* **Excerpted text**:
University faces new discrimination suit

Yet another racial discrimination case has been filed against the University in federal court, bringing the total number currently in court to three.
Despite University claims that the cases have no merit, the suits raise questions about how workplace discrimination grievances are handled at the University.
Willis L. Waddell, a former facilities management grounds worker, filed suit against the University in U.S. District Court Dec. 29, alleging violations under the Civil Rights Act, the Americans with Disabilities Act, and the Minnesota Human Rights Act.
According to the complaint, University officials denied Waddell’s request for time off work to heal a foot injury he sustained while on the job. Waddell, who worked from October 1995 to May 1996, was terminated after he took the time off anyway.
The complaint also states that Waddell, who is black, endured months of racial verbal abuse from his employers. He alleges that he was told “you can’t expect a boy or an invalid to get a job done.”
Neither Waddell nor his attorney George Smith could be reached for comment.
Last summer, another former facilities management worker, James Scroggins, alleged that he experienced discrimination by his employer, fellow employees and University Police because he is black. Scroggins was ultimately fired in 1997.
Last November, University Police officer Jeffrey Gilchrist, currently the force’s only black officer, also filed suit against the University, claiming among other things that he has been passed over on promotions because of his race.

* **Exercise set**:
1) In the article on the discrimination suit, during what period did Waddell work for the University?
2) Please copy the article word for word, starting at "Last summer, another" and ending at "of his race.".
The rows that come next have no connection to the article.

* **Data records**:
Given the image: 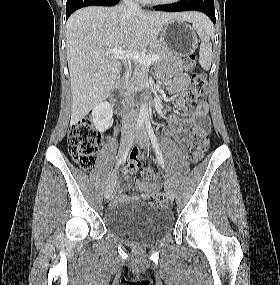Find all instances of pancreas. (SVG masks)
I'll return each instance as SVG.
<instances>
[{
  "mask_svg": "<svg viewBox=\"0 0 280 285\" xmlns=\"http://www.w3.org/2000/svg\"><path fill=\"white\" fill-rule=\"evenodd\" d=\"M148 55L157 54L159 59L163 60L170 57L173 53L163 44L156 43L152 45L147 51ZM148 66L139 62L134 63V69L130 73L128 79L125 81V88L127 90L139 91L143 89L147 81Z\"/></svg>",
  "mask_w": 280,
  "mask_h": 285,
  "instance_id": "pancreas-1",
  "label": "pancreas"
}]
</instances>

* **Answers for the exercise**:
1) From October 1995 to May 1996.

2)
Last summer, another former facilities management worker, James Scroggins, alleged that he experienced discrimination by his employer, fellow employees and University Police because he is black. Scroggins was ultimately fired in 1997.
Last November, University Police officer Jeffrey Gilchrist, currently the force’s only black officer, also filed suit against the University, claiming among other things that he has been passed over on promotions because of his race.